## SUPPLIED RECORDS
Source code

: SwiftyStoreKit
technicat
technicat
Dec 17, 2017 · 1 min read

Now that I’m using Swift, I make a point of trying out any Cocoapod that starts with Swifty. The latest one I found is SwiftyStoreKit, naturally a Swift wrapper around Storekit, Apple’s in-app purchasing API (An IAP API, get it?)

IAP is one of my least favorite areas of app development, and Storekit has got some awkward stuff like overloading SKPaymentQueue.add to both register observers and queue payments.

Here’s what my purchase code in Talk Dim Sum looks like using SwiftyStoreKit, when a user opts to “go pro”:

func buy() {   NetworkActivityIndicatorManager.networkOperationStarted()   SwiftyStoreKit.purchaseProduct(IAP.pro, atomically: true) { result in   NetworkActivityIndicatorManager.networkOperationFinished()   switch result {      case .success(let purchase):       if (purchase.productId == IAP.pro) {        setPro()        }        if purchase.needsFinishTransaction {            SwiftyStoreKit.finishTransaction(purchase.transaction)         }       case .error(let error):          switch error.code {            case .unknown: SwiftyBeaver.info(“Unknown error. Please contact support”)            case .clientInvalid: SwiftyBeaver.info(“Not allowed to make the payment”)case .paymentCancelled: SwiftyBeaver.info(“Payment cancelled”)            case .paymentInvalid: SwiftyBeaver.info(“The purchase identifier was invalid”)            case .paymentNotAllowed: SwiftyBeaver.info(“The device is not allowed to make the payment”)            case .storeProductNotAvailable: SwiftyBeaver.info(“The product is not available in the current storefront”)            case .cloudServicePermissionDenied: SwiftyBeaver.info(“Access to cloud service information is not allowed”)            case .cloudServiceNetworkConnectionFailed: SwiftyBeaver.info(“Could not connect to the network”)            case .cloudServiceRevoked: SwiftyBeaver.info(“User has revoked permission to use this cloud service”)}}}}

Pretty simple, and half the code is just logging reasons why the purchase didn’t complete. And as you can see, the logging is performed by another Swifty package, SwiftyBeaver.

## WHAT THE TASK REQUIRES
Would you write out all of the data again, unchanged?

## EXPECTED OUTPUT
Source code

: SwiftyStoreKit
technicat
technicat
Dec 17, 2017 · 1 min read

Now that I’m using Swift, I make a point of trying out any Cocoapod that starts with Swifty. The latest one I found is SwiftyStoreKit, naturally a Swift wrapper around Storekit, Apple’s in-app purchasing API (An IAP API, get it?)

IAP is one of my least favorite areas of app development, and Storekit has got some awkward stuff like overloading SKPaymentQueue.add to both register observers and queue payments.

Here’s what my purchase code in Talk Dim Sum looks like using SwiftyStoreKit, when a user opts to “go pro”:

func buy() {   NetworkActivityIndicatorManager.networkOperationStarted()   SwiftyStoreKit.purchaseProduct(IAP.pro, atomically: true) { result in   NetworkActivityIndicatorManager.networkOperationFinished()   switch result {      case .success(let purchase):       if (purchase.productId == IAP.pro) {        setPro()        }        if purchase.needsFinishTransaction {            SwiftyStoreKit.finishTransaction(purchase.transaction)         }       case .error(let error):          switch error.code {            case .unknown: SwiftyBeaver.info(“Unknown error. Please contact support”)            case .clientInvalid: SwiftyBeaver.info(“Not allowed to make the payment”)case .paymentCancelled: SwiftyBeaver.info(“Payment cancelled”)            case .paymentInvalid: SwiftyBeaver.info(“The purchase identifier was invalid”)            case .paymentNotAllowed: SwiftyBeaver.info(“The device is not allowed to make the payment”)            case .storeProductNotAvailable: SwiftyBeaver.info(“The product is not available in the current storefront”)            case .cloudServicePermissionDenied: SwiftyBeaver.info(“Access to cloud service information is not allowed”)            case .cloudServiceNetworkConnectionFailed: SwiftyBeaver.info(“Could not connect to the network”)            case .cloudServiceRevoked: SwiftyBeaver.info(“User has revoked permission to use this cloud service”)}}}}

Pretty simple, and half the code is just logging reasons why the purchase didn’t complete. And as you can see, the logging is performed by another Swifty package, SwiftyBeaver.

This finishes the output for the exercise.